Crocodile tears, right? Everything the ProRes say is correct. But then someone exhumed Paul Harvey. The rest of the story.

Did Colleton come to the U.S. for a better life? Absolutely, but the bar was set low. Why you ask? Glad you asked. That's because there was a bench warrant out for his arrest because he failed to show up in court to face drug charges. He had been apprehended with a sufficiently large quantity of drugs that he was all but certain to spend many years in an Irish prison. Does ICE have him detained far away from Boston? Yes. Yes they do, but only after they offered him the choice to be deported or detained. He chose to be detained. Here's where the dogs come into play. Tugs at the heart strings, doesn't it? You can almost hear Sarah McLachlan, can't you? You see, Colleton was fleeing more than just unpleasantries with the Irish authorities, he left behind a young woman, the mother of his 18 month old twin daughters. Nearly two decades of no contact whilst he pursued his dreams in America. No birthday cards. No Christmas Skype calls. And absolutely no child support. It wasn't until he was detained that he reached out and no one has a plausible explanation.
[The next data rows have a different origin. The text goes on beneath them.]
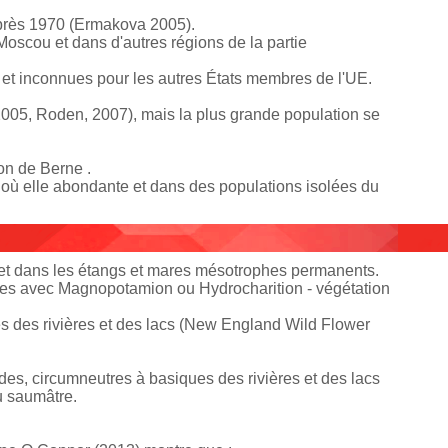
 après 1970 (Ermakova 2005).
oscou et dans d'autres régions de la partie
et inconnues pour les autres États membres de l'UE.
 2005, Roden, 2007), mais la plus grande population se
ion de Berne .
 où elle abondante et dans des populations isolées du
 et dans les étangs et mares mésotrophes permanents.
phes avec Magnopotamion ou Hydrocharition - végétation
s des rivières et des lacs (New England Wild Flower
es, circumneutres à basiques des rivières et des lacs
u saumâtre.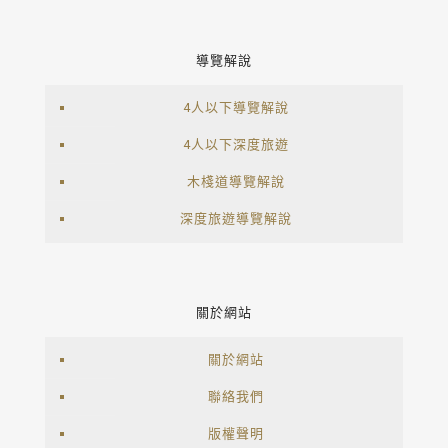
導覽解說
4人以下導覽解說
4人以下深度旅遊
木棧道導覽解說
深度旅遊導覽解說
關於網站
關於網站
聯絡我們
版權聲明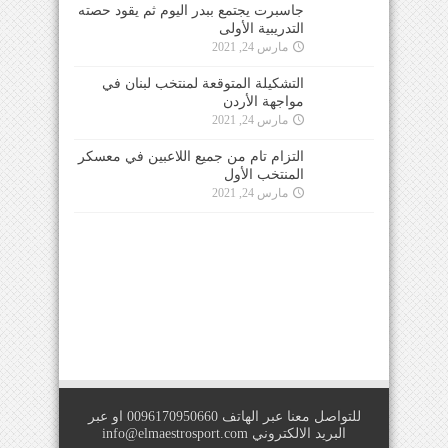
جاسبرت يجتمع ببدر اليوم ثم يقود حصته
التدريبية الأولى
مارس 24, 2021
التشكيلة المتوقعة لمنتخب لبنان في
مواجهة الأردن
مارس 24, 2021
التزام تام من جميع اللاعبين في معسكر
المنتخب الأول
مارس 24, 2021
للتواصل معنا عبر الهاتف 0096170950660 او عبر
البريد الالكتروني
info@elmaestrosport.com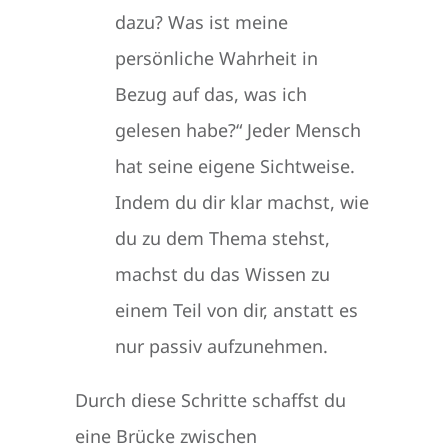
dazu? Was ist meine
persönliche Wahrheit in
Bezug auf das, was ich
gelesen habe?“ Jeder Mensch
hat seine eigene Sichtweise.
Indem du dir klar machst, wie
du zu dem Thema stehst,
machst du das Wissen zu
einem Teil von dir, anstatt es
nur passiv aufzunehmen.
Durch diese Schritte schaffst du
eine Brücke zwischen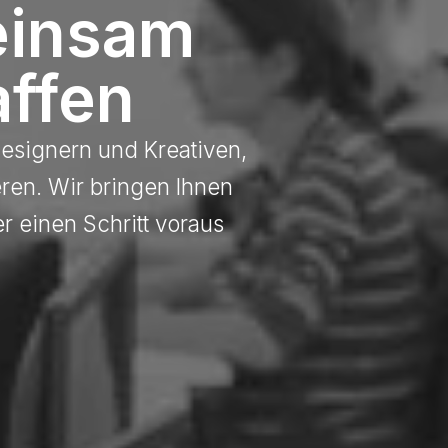
einsam
ffen
Designern und Kreativen,
eren. Wir bringen Ihnen
r einen Schritt voraus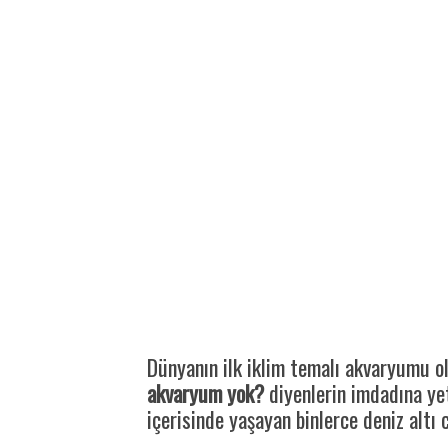
Dünyanın ilk iklim temalı akvaryumu 
akvaryum yok?
diyenlerin imdadına yet
içerisinde yaşayan binlerce deniz altı 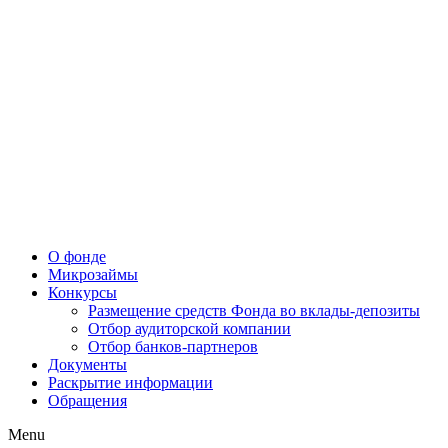
О фонде
Микрозаймы
Конкурсы
Размещение средств Фонда во вклады-депозиты
Отбор аудиторской компании
Отбор банков-партнеров
Документы
Раскрытие информации
Обращения
Menu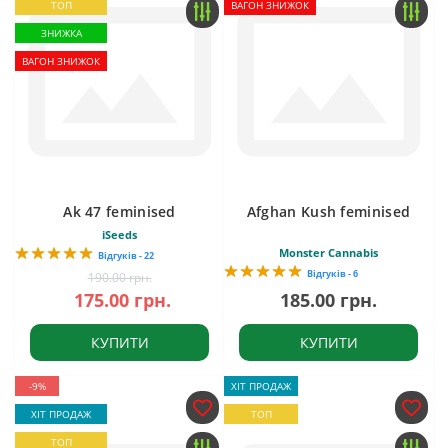
ТОП
ВАГОН ЗНИЖОК
ЗНИЖКА
ВАГОН ЗНИЖОК
Ak 47 feminised
Afghan Kush feminised
iSeeds
Monster Cannabis
Відгуків - 22
Відгуків - 6
190.00 грн.
175.00 грн.
185.00 грн.
КУПИТИ
КУПИТИ
-9%
ХІТ ПРОДАЖ
ХІТ ПРОДАЖ
ТОП
ТОП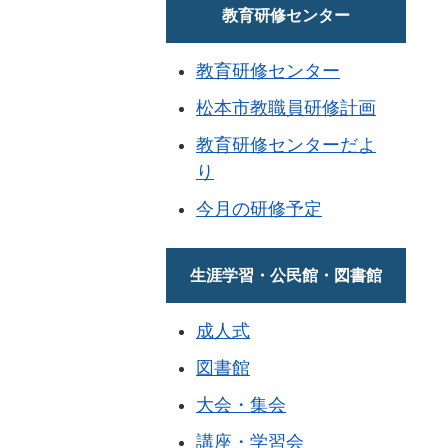
教育研修センター
教育研修センター
松本市教職員研修計画
教育研修センターだよ
り
今月の研修予定
生涯学習・公民館・図書館
成人式
図書館
大会・集会
講座・学習会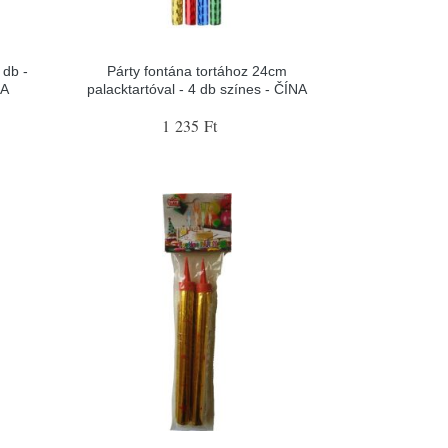
 db -
Párty fontána tortához 24cm
NA
palacktartóval - 4 db színes - ČÍNA
1 235 Ft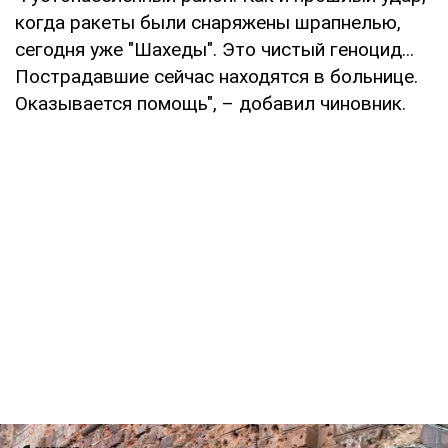
когда ракеты были снаряжены шрапнелью,
сегодня уже "Шахеды". Это чистый геноцид...
Пострадавшие сейчас находятся в больнице.
Оказывается помощь", – добавил чиновник.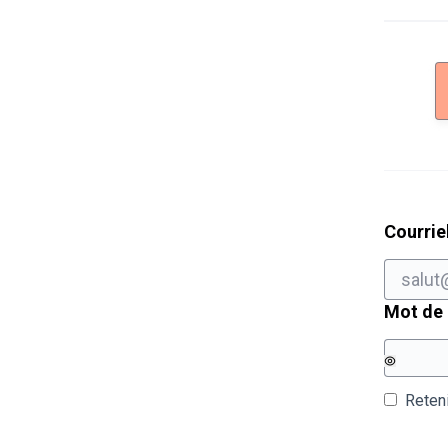
Courrie
Mot de
Reten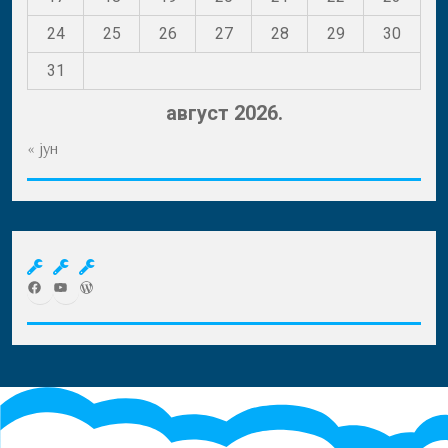
24
25
26
27
28
29
30
31
август 2026.
« јун
Facebook
YouTube
WordPress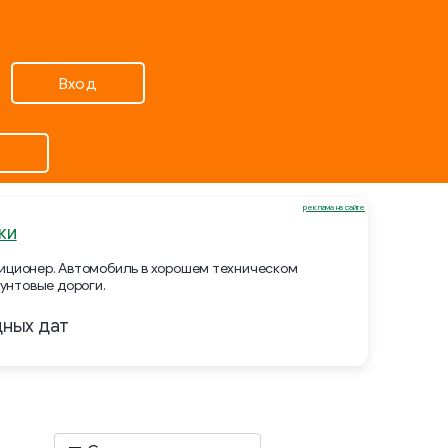
Вход
реклама на сайте
ки
ндиционер. Автомобиль в хорошем техническом
унтовые дороги.
дных дат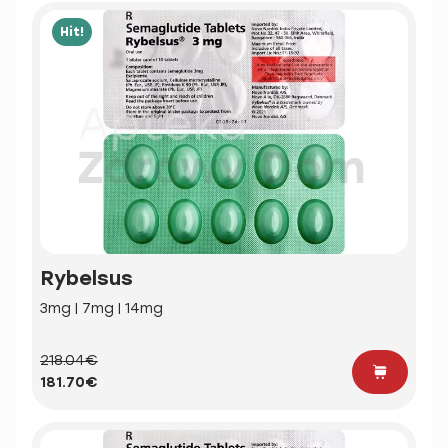
Hit!
Rybelsus
3mg | 7mg | 14mg
218.04€
181.70€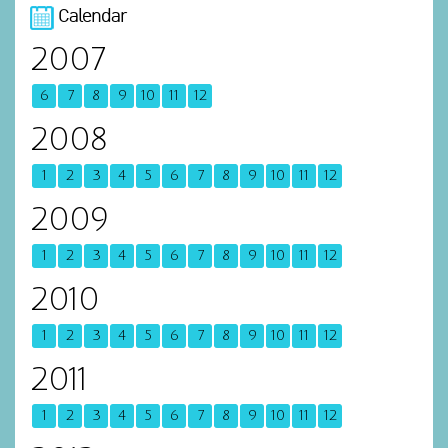
Calendar
2007
6
7
8
9
10
11
12
2008
1
2
3
4
5
6
7
8
9
10
11
12
2009
1
2
3
4
5
6
7
8
9
10
11
12
2010
1
2
3
4
5
6
7
8
9
10
11
12
2011
1
2
3
4
5
6
7
8
9
10
11
12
His daughters, now nearly twenty years old, want him to return to Ireland. To face drug charges. They're pissed. 

If you step back, get a broader view of recent ProRes actions something interesting appears. They've made a pivot to white. It seems the casting call for street protesters was "middle-aged (or older) white women, angry preferred." What would Marshall McLuhan say? Since José Antonio Ibarra didn't work out as their poster child for the ICE is Bad campaign, maybe they shifted towards a whiter shade of pale. And where better than Ireland to find a pale-face? Bonus points for showing that ICE is actually going after an unlawful resident from Europe. Or is it?

And the moral to this story? When someone with a political agenda, or worse yet, a political business, tells you a story, be very cautious about what you believe. Think about that if you show up at Vintage Pizzeria tomorrow.